United Nations passes resolution to address human rights abuses in Sudan

The United Nations’ top human rights body on Thursday adopted a resolution that drew attention to the rise in civilian deaths and rights abuses in Sudan since a bloody conflict between the two top generals erupted last month of the African country.

Violence in Sudan has so far killed more than 600 people, including civilians, and displaced hundreds of thousands. The fighting has also spread to other regions, especially the restive province of Darfur.

The Human Rights Council – made up of 47 UN member states – narrowly passed the resolution with 18 states voting in favor of the resolution, 15 against and 14 other nations abstaining. The resolution aims to further examine human rights violations occurring in Sudan since 15 April.


The fighting in Sudan has erupted following a power struggle between Sudanese army chief General Abdel Fattah Burhan and rival General Mohamed Hamdan Dagalo, who commands the powerful paramilitary rapid support forces.

Arab and African nations, including Sudan, figure largely among the 15 countries that have rejected the move by the United Nations, citing it as a potential obstacle to ongoing peace talks.

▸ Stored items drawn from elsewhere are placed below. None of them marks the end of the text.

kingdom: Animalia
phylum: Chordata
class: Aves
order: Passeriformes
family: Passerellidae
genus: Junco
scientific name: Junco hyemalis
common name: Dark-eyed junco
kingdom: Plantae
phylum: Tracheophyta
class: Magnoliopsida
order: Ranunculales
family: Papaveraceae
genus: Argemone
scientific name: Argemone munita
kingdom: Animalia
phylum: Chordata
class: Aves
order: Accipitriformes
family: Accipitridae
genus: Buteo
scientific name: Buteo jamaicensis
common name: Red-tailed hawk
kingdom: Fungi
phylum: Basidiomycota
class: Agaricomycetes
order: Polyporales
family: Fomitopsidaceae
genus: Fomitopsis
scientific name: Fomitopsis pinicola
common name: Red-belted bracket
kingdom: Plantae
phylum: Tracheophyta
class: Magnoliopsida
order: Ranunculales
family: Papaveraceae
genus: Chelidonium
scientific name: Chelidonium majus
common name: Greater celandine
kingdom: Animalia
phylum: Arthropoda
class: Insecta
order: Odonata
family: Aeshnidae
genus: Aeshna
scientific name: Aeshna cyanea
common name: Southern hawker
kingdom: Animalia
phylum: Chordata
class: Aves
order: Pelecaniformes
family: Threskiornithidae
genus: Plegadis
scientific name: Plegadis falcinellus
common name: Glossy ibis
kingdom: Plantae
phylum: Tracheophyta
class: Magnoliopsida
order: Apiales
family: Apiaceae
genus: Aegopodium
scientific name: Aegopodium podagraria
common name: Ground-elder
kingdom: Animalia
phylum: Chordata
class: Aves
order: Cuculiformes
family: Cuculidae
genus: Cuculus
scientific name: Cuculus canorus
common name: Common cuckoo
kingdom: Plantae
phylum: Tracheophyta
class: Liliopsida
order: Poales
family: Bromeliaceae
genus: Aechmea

Algerian representative Faouzia Boumaiza-Mebarki said the resolution could send a negative message to “opposite parties” and derail ongoing talks between the military and RSF in Saudi Arabia. Similarly, the Chinese ambassador said the country and its warring parties should be “free from external pressure”.

Meanwhile, most Western countries voted in favor, with Europe and the United States co-sponsoring the draft resolution.

Council of the United Nations

The United Nations Human Rights Council works on a resolution to address the conflict raging in Sudan on May 11, 2023 in Geneva. (FABRICE COFFRINI/AFP via Getty Images)

During the opening speech of the session, the United Nations High Commissioner for Human Rights Volker Turk accused both forces of violating international humanitarian law.

Turk accused the Sudanese army of launching attacks in densely populated areas and the RSF of taking control of “numerous buildings” in the capital, Khartoum, to be used as “bases of operations, evicting residents and launching attacks”.

The United Nations has expressed concern over the plight of civilians caught in the crossfire and concerns over food security and aid deliveries, and has urged support for neighboring countries hosting people fleeing the ongoing violence.


“We have also received several reports of alleged sexual assaults by men in uniform, as well as allegations of unlawful killings and enforced disappearances,” Turk said.

Echoing Turk’s remarks, US Ambassador to the United Nations Human Rights Council Michèle Taylor condemned the attacks on hospitals and health workers. Amid the fighting, numerous hospitals across Khartoum were damaged and forced to close.

Separately, dozens of independent experts working with the UN rights office released a joint statement on Thursday, citing reports that “civilians of all ages are experiencing various human rights violations” in Sudan, including sexual violence , gender-based violence, looting and shortages of food, water and health care.